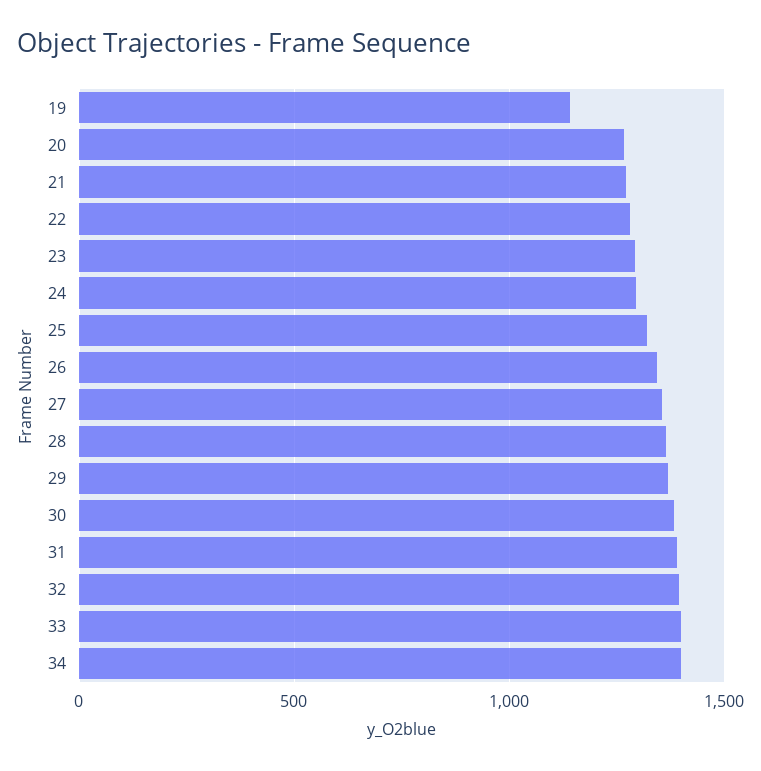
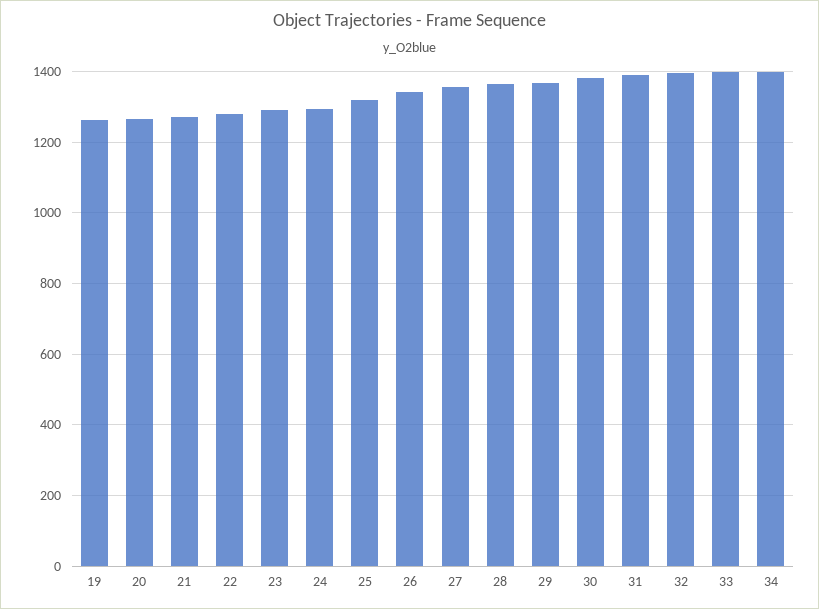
19: 1150 -> 1260

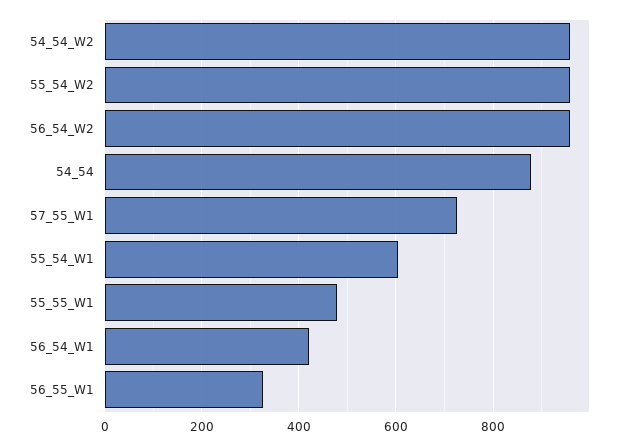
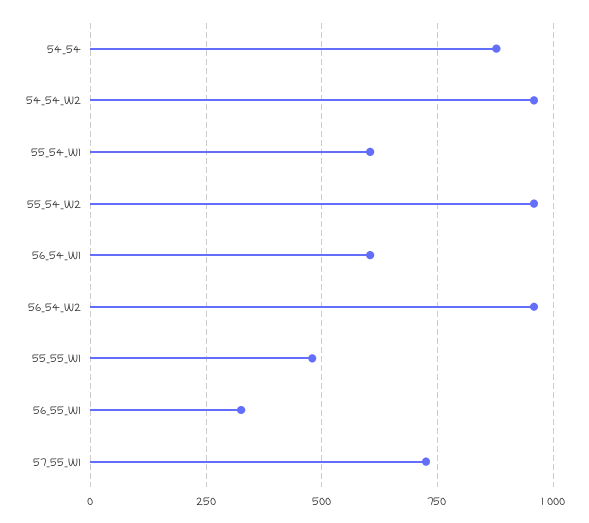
56_54_W1: 420 -> 600

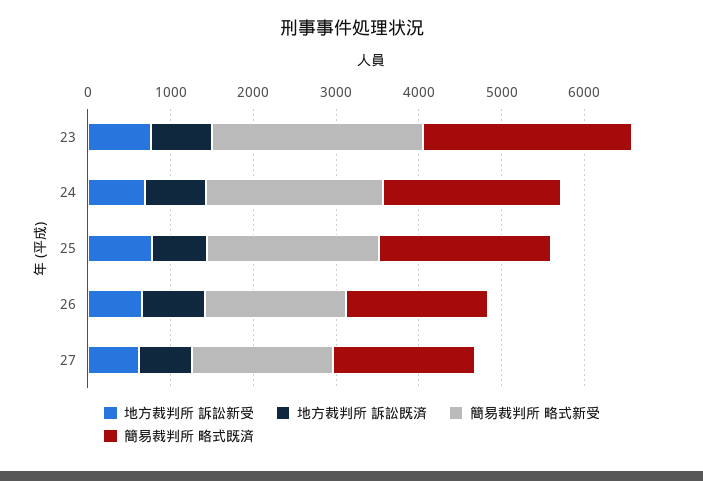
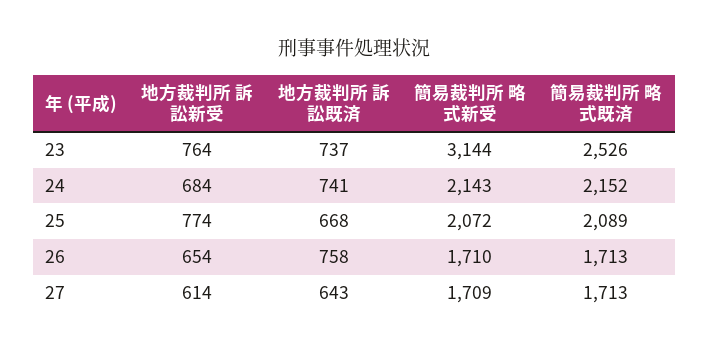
簡易裁判所 略式新受, 23: 2600 -> 3144

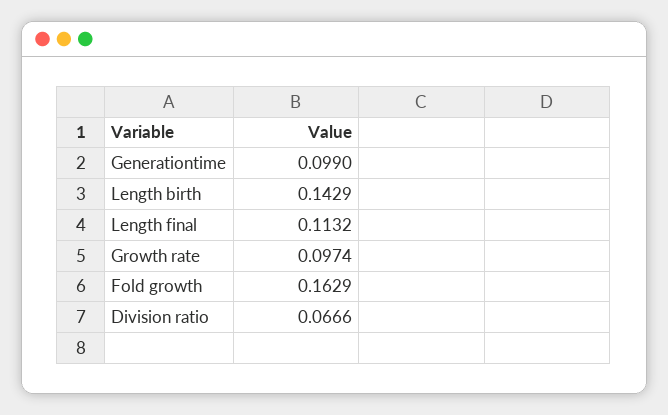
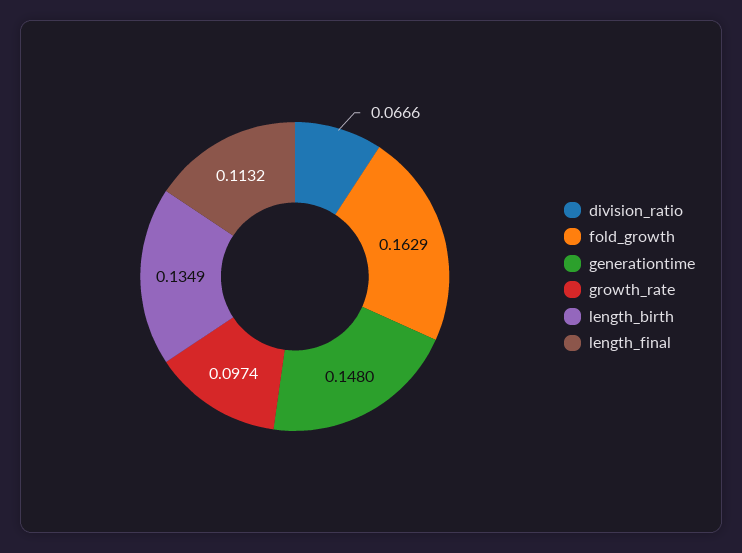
Generationtime: 0.099 -> 0.148
Length birth: 0.1429 -> 0.1349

## Instructions for the task
Return every entry from the listing above exactly as it stands, leaving out any picture.

## Answer section
19: 1150 -> 1260

56_54_W1: 420 -> 600

簡易裁判所 略式新受, 23: 2600 -> 3144

Generationtime: 0.099 -> 0.148
Length birth: 0.1429 -> 0.1349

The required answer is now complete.